[Source texts of formatted documents]

-.-.-

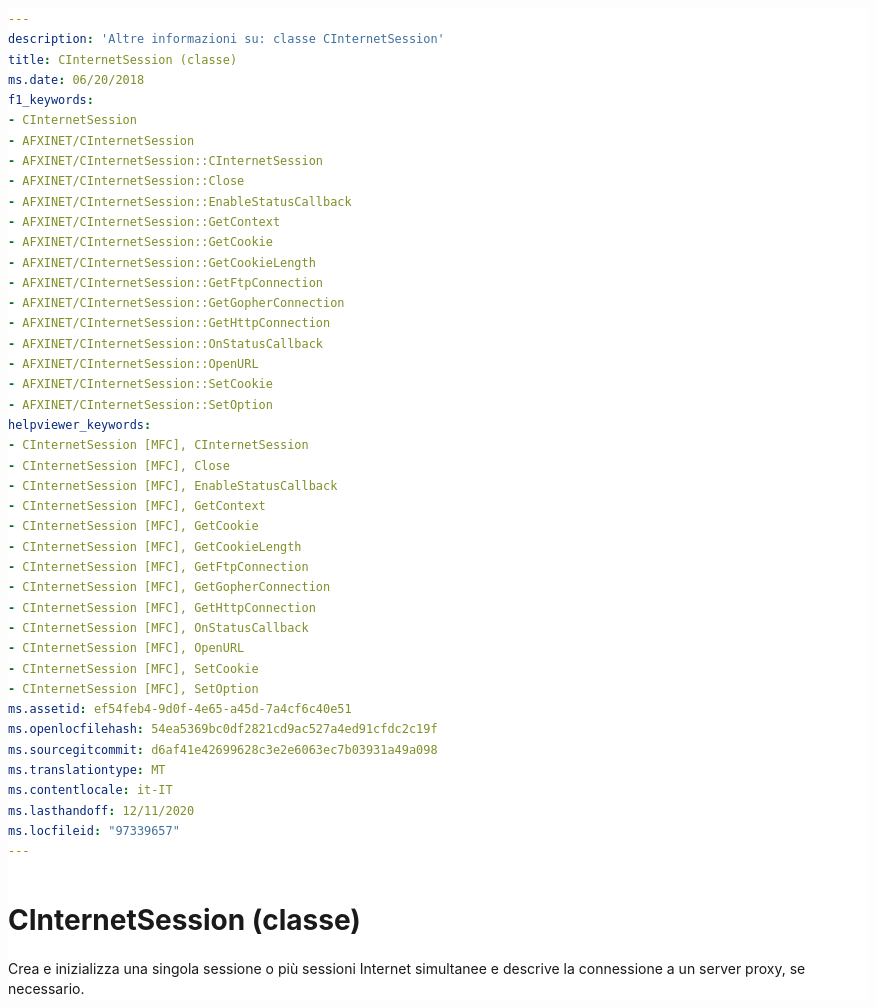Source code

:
 ```yaml
---
description: 'Altre informazioni su: classe CInternetSession'
title: CInternetSession (classe)
ms.date: 06/20/2018
f1_keywords:
- CInternetSession
- AFXINET/CInternetSession
- AFXINET/CInternetSession::CInternetSession
- AFXINET/CInternetSession::Close
- AFXINET/CInternetSession::EnableStatusCallback
- AFXINET/CInternetSession::GetContext
- AFXINET/CInternetSession::GetCookie
- AFXINET/CInternetSession::GetCookieLength
- AFXINET/CInternetSession::GetFtpConnection
- AFXINET/CInternetSession::GetGopherConnection
- AFXINET/CInternetSession::GetHttpConnection
- AFXINET/CInternetSession::OnStatusCallback
- AFXINET/CInternetSession::OpenURL
- AFXINET/CInternetSession::SetCookie
- AFXINET/CInternetSession::SetOption
helpviewer_keywords:
- CInternetSession [MFC], CInternetSession
- CInternetSession [MFC], Close
- CInternetSession [MFC], EnableStatusCallback
- CInternetSession [MFC], GetContext
- CInternetSession [MFC], GetCookie
- CInternetSession [MFC], GetCookieLength
- CInternetSession [MFC], GetFtpConnection
- CInternetSession [MFC], GetGopherConnection
- CInternetSession [MFC], GetHttpConnection
- CInternetSession [MFC], OnStatusCallback
- CInternetSession [MFC], OpenURL
- CInternetSession [MFC], SetCookie
- CInternetSession [MFC], SetOption
ms.assetid: ef54feb4-9d0f-4e65-a45d-7a4cf6c40e51
ms.openlocfilehash: 54ea5369bc0df2821cd9ac527a4ed91cfdc2c19f
ms.sourcegitcommit: d6af41e42699628c3e2e6063ec7b03931a49a098
ms.translationtype: MT
ms.contentlocale: it-IT
ms.lasthandoff: 12/11/2020
ms.locfileid: "97339657"
---
```

# <a name="cinternetsession-class"></a>CInternetSession (classe)

Crea e inizializza una singola sessione o più sessioni Internet simultanee e descrive la connessione a un server proxy, se necessario.
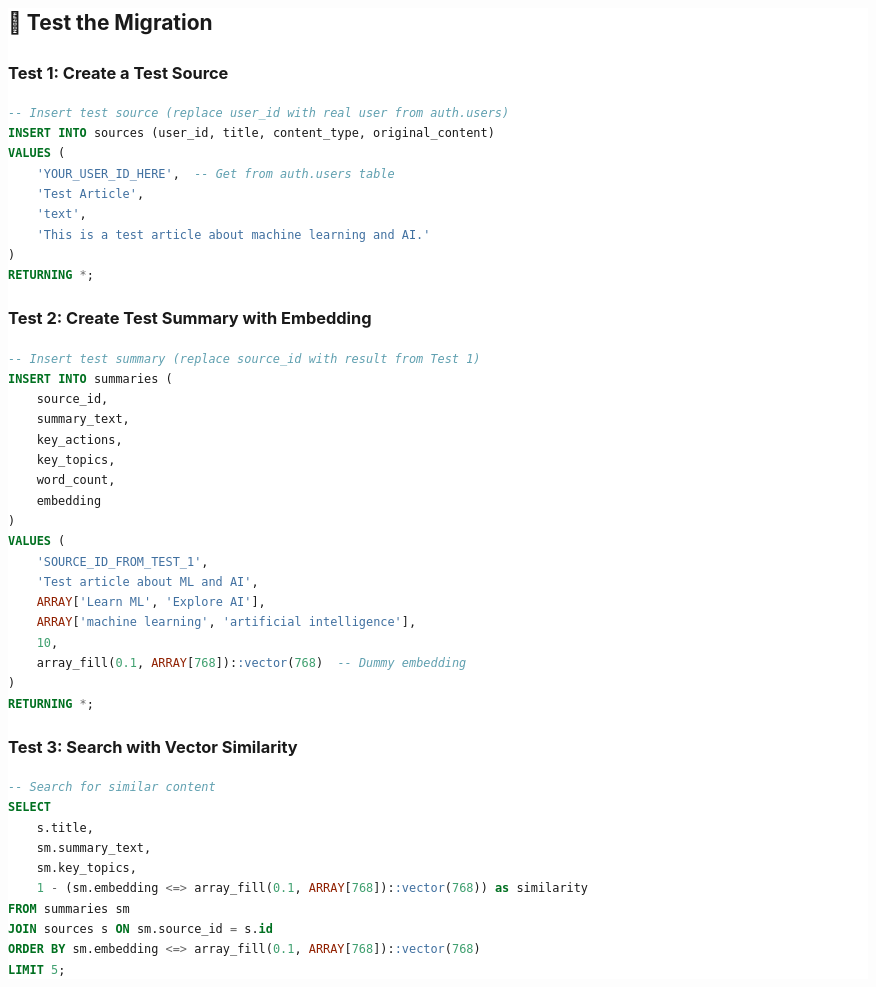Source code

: 
## 🧪 Test the Migration

### Test 1: Create a Test Source

```sql
-- Insert test source (replace user_id with real user from auth.users)
INSERT INTO sources (user_id, title, content_type, original_content)
VALUES (
    'YOUR_USER_ID_HERE',  -- Get from auth.users table
    'Test Article',
    'text',
    'This is a test article about machine learning and AI.'
)
RETURNING *;
```

### Test 2: Create Test Summary with Embedding

```sql
-- Insert test summary (replace source_id with result from Test 1)
INSERT INTO summaries (
    source_id,
    summary_text,
    key_actions,
    key_topics,
    word_count,
    embedding
)
VALUES (
    'SOURCE_ID_FROM_TEST_1',
    'Test article about ML and AI',
    ARRAY['Learn ML', 'Explore AI'],
    ARRAY['machine learning', 'artificial intelligence'],
    10,
    array_fill(0.1, ARRAY[768])::vector(768)  -- Dummy embedding
)
RETURNING *;
```

### Test 3: Search with Vector Similarity

```sql
-- Search for similar content
SELECT
    s.title,
    sm.summary_text,
    sm.key_topics,
    1 - (sm.embedding <=> array_fill(0.1, ARRAY[768])::vector(768)) as similarity
FROM summaries sm
JOIN sources s ON sm.source_id = s.id
ORDER BY sm.embedding <=> array_fill(0.1, ARRAY[768])::vector(768)
LIMIT 5;
```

-.-.-

**Aim of the task:** The answer should be all lines from the entries above that hold the word "GetCookieLength".

**Answer space:**
- AFXINET/CInternetSession::GetCookieLength
- CInternetSession [MFC], GetCookieLength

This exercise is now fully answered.